## Work to complete
Duplicate every line of the data below without changing any character, and leave the pictures out of your copy.

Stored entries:
--- START ---
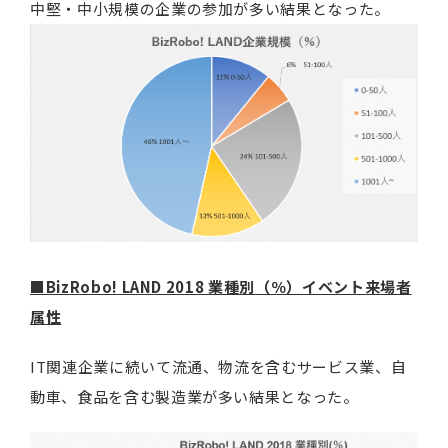
中堅・中小規模の企業の参加が多い結果となった。
■
BizRobo! LAND 2018
業種別（
％
）イベント来場者
属性
IT関連企業に続いて流通、物流を含むサービス業、自
動車、食品を含む製造業が多い結果となった。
--- END ---
## Exercise result
中堅・中小規模の企業の参加が多い結果となった。
■
BizRobo! LAND 2018
業種別（
％
）イベント来場者
属性
IT関連企業に続いて流通、物流を含むサービス業、自
動車、食品を含む製造業が多い結果となった。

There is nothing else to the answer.